Various vectorisation methods, such as binary, term frequency, thresholding and term frequency-inverse document frequency methods, are generally used to transform segmented terms into numerical representations.29 We adopted the same vectorisation method to weigh semantic characteristics as was applied to the severity score, which is used to quantify event severity on the basis of training data and GRM classifications.14 The severity score can also be used to predict organisational trends. A study on severity scores highlighted that many terms used in reports of severe incidents did not appear in reports of non-severe incidents. However, that study had a huge number of non-severe incident reports and far fewer severe reports.14 To alleviate this imbalance, the formula was updated in this study by adding one. This method reduced the number of words with a zero probability and has been used in other vectorisations, such as term frequency-inverse document frequency30 and Bayesian vectorisation.31 However, direct comparison with other vectorisation models was outside the scope of this research.

Limitations

This study had several limitations. First, it used data from a single facility in Japan. All incident reports were written in Japanese, and the results may vary by language. Moreover, we applied a consensus method to triage reports using our institutional definition of ‘error’. Unfortunately, the inter-rater reliability of the GRMs in terms of error scores was not confirmed, although we consider the quality of our safety department to be high. In addition, the judgements of multiple trained GRMs were considered, including legal experts. The number of incident reports may vary among hospitals depending on the reporting culture. As incident reports share similarities, we believe that this model is widely applicable, although additional research is required to confirm its applicability to other languages or institutions.
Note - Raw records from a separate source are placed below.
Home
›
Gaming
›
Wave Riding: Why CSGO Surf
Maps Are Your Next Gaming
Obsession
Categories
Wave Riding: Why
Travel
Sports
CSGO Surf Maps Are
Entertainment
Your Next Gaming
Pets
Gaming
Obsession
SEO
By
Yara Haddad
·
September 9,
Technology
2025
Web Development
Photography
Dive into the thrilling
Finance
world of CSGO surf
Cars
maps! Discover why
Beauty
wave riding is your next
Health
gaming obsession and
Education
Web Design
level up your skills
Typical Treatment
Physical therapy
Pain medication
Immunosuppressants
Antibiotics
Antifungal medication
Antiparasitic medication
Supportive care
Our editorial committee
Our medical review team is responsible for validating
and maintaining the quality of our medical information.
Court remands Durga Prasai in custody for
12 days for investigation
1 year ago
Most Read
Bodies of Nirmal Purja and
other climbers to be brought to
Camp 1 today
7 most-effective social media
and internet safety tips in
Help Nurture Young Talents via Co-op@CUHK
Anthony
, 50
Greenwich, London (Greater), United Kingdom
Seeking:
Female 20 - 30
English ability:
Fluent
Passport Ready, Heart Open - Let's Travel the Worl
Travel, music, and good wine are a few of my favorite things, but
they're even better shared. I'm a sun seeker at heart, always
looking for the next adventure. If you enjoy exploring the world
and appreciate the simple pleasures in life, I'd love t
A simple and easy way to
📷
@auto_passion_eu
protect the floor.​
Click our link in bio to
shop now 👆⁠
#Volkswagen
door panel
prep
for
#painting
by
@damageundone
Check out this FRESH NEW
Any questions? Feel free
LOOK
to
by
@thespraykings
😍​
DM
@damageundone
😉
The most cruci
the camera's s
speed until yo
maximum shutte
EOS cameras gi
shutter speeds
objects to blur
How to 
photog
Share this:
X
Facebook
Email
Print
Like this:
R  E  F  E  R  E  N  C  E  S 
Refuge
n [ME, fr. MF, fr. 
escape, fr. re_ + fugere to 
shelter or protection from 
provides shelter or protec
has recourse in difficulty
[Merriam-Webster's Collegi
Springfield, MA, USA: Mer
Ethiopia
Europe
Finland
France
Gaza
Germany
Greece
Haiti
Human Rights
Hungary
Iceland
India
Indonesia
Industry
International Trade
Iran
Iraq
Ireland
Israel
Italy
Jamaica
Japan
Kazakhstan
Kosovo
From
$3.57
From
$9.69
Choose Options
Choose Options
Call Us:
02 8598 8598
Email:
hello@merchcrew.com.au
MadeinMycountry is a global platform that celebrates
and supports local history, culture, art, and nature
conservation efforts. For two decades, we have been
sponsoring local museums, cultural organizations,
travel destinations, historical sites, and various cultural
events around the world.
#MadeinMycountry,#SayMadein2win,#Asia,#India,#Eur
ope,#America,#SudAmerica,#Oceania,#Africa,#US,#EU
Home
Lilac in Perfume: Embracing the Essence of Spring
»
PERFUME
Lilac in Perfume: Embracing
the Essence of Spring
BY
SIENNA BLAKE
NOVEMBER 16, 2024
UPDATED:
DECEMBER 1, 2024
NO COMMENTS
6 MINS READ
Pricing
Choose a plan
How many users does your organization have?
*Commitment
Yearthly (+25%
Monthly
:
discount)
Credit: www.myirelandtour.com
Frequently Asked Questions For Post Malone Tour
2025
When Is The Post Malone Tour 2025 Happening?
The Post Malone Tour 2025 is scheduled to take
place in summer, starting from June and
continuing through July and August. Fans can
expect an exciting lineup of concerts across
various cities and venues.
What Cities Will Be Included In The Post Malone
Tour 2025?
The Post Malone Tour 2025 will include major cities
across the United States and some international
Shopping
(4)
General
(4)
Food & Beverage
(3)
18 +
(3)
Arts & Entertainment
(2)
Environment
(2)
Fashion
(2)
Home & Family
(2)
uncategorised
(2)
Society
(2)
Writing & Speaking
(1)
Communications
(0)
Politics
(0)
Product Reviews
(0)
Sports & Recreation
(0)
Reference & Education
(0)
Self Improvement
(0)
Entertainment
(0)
Second, we did not perform any qualitative analysis of the segmented terms generated by the morphological analysis, and the narrative descriptions in the reports were not included in the analysis. Although these factors would have influenced the quality of the scores, we nevertheless consider the study useful because it included a large sample of real-world data, including incomplete reports and ones with inaccurate event descriptions. However, some measures, such as maintenance of dictionaries for morphological analysis and preprocessing of raw free-text data to correct typing errors, could improve the results.

Challenges for future work

In future, our scoring model could be used to monitor chronological trends in errors at the group level, as well as to increase the awareness of workers and GRMs. It might therefore provide data that could help prevent future incidents. We also expect this system to be useful for educating new GRMs.

We will continue to try to improve the performance of the model. We modified the vectorisation formula to increase calculable terms in free-text data; other possible measures include data preprocessing, updating dictionaries and identifying the optimal number of incident reports to assess group error scores.

In addition to severity and error, other factors are involved in incidents; we will aim to quantify these factors using the same methodology applied herein. In future, a useful tool could be developed to enhance organisational patient safety by combining multiple scores, including severity and error scores, in a balanced manner. This study represents a useful step towards that goal.

Conclusions

We developed a decision-making model to quantify errors by analysing the semantic characteristics of free-text data in incident reports. Analysing scores by organisational unit revealed strong correlations with expert ratings. By expanding the scope of this model, an incident reporting system promoting patient safety could be obtained.